In Tensorflow, we only need to use snippet below to assign a device to a Operation:

with tf.device('/GPU:0'):
  ...
  result = tf.matmul(a, b)

How dose it implement? Let’s take a look.
There is a mechanism called ‘context manager’ in Python. For example, we can use it to add a wrapper for a few codes:

from contextlib import contextmanager
@contextmanager
def tag(name):
  print("[%s]" % name)
  yield
  print("[/%s]" % name)
with tag("robin"):
  print("what")
  print("is")
  print("nature's")

The result of running this script is:

[robin]
what
is
nature's
[/robin]

Function ‘tag()’ works like a decorator. It will do something before and after those codes laying under its ‘context’.
Tensorflow uses the same principle.

@tf_export("device")
def device(device_name_or_function):
...
  if context.executing_eagerly():
    # TODO(agarwal): support device functions in EAGER mode.
    if callable(device_name_or_function):
      raise RuntimeError(
          "tf.device does not support functions when eager execution "
          "is enabled.")
    return context.device(device_name_or_function)
  else:
    return get_default_graph().device(device_name_or_function)

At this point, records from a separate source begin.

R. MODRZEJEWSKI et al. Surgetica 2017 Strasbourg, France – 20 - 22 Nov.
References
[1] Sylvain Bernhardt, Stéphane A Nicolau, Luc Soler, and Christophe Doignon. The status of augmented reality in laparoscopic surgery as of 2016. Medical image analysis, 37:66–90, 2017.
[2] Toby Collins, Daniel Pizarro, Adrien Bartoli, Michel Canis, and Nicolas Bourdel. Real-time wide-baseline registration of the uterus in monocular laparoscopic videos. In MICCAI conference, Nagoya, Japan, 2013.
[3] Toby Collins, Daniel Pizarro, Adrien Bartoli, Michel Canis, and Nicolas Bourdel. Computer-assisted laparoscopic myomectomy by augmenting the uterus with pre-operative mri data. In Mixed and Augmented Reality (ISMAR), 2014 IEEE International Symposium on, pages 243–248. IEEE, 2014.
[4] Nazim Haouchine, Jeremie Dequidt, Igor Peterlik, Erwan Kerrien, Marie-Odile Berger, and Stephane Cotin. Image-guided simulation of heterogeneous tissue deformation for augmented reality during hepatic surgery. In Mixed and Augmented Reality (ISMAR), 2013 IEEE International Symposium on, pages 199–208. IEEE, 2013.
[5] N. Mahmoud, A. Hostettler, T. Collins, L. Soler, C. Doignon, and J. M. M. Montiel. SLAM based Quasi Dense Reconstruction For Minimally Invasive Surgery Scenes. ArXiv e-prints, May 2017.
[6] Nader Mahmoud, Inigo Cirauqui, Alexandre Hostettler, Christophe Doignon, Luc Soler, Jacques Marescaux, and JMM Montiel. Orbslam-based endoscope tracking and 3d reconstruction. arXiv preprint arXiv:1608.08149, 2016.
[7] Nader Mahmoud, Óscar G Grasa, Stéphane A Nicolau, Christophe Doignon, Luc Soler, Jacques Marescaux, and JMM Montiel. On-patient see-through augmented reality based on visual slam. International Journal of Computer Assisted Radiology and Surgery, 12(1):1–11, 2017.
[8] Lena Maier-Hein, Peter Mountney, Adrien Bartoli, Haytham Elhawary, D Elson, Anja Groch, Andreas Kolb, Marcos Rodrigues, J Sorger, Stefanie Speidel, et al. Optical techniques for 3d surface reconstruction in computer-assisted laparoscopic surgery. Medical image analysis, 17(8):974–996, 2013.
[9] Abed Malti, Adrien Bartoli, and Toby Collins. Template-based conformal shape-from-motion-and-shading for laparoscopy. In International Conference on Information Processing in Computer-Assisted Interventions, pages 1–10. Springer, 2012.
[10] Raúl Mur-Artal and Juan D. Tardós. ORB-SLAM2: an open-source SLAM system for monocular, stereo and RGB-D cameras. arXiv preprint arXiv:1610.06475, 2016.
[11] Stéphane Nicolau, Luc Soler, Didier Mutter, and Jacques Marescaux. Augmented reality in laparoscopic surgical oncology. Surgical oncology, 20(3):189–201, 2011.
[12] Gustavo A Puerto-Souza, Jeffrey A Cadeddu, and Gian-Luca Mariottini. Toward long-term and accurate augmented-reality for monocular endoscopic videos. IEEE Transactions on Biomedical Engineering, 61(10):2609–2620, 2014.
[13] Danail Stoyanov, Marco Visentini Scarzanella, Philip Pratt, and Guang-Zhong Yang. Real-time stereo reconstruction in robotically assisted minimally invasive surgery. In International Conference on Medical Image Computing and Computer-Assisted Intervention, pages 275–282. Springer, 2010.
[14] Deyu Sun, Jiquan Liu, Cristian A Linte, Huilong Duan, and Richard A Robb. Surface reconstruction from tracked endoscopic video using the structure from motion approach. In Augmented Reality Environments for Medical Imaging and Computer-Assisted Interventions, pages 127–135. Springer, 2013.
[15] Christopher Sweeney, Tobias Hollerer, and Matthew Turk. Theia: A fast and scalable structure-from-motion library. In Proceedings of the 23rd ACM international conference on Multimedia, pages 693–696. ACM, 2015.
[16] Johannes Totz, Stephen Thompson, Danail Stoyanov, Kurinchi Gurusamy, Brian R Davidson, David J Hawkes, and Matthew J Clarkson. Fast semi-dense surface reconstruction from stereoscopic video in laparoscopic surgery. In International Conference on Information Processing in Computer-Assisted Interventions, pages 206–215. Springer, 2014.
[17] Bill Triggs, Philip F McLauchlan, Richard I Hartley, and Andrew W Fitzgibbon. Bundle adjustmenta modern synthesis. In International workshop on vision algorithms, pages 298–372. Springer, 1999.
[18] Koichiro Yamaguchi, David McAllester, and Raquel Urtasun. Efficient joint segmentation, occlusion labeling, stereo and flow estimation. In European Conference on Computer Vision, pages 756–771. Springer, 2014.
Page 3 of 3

This will call class Graph’s function ‘device()’. Its implementation:

@tf_export("GraphKeys")
class GraphKeys(object):
...
  @tf_contextlib.contextmanager
  def device(self, device_name_or_function):
  ...
      self._add_device_to_stack(device_name_or_function, offset=2)
    try:
      yield
    finally:
      self._device_function_stack.pop_obj()

The key line is ‘self._add_device_to_stack()’. Context of ‘device’ will add device name into stack of python, and when developer create an Operation it will fetch device name from stack and set it to this Operation.
Let’s check the code routine of creating Operation:

@tf_export("GraphKeys")
class GraphKeys(object):
...
  def create_op(
      self,
      op_type,
      inputs,
      dtypes,  # pylint: disable=redefined-outer-name
      input_types=None,
      name=None,
      attrs=None,
      op_def=None,
      compute_shapes=True,
      compute_device=True):
  ...
    with self._mutation_lock():
      ret = Operation(
          node_def,
          self,
          inputs=inputs,
          output_types=dtypes,
          control_inputs=control_inputs,
          input_types=input_types,
          original_op=self._default_original_op,
          op_def=op_def)
      self._create_op_helper(ret, compute_device=compute_device)
    return ret
  def _create_op_helper(self, op, compute_device=True):
  ...
    if compute_device:
      self._apply_device_functions(op)
  def _apply_device_functions(self, op):
  ...
    for device_spec in self._device_function_stack.peek_objs():
      if device_spec.function is None:
        break
      op._set_device(device_spec.function(op))
    op._device_code_locations = self._snapshot_device_function_stack_metadata()

‘self._device_function_stack.peek_objs’ is where it peek the device name from stack.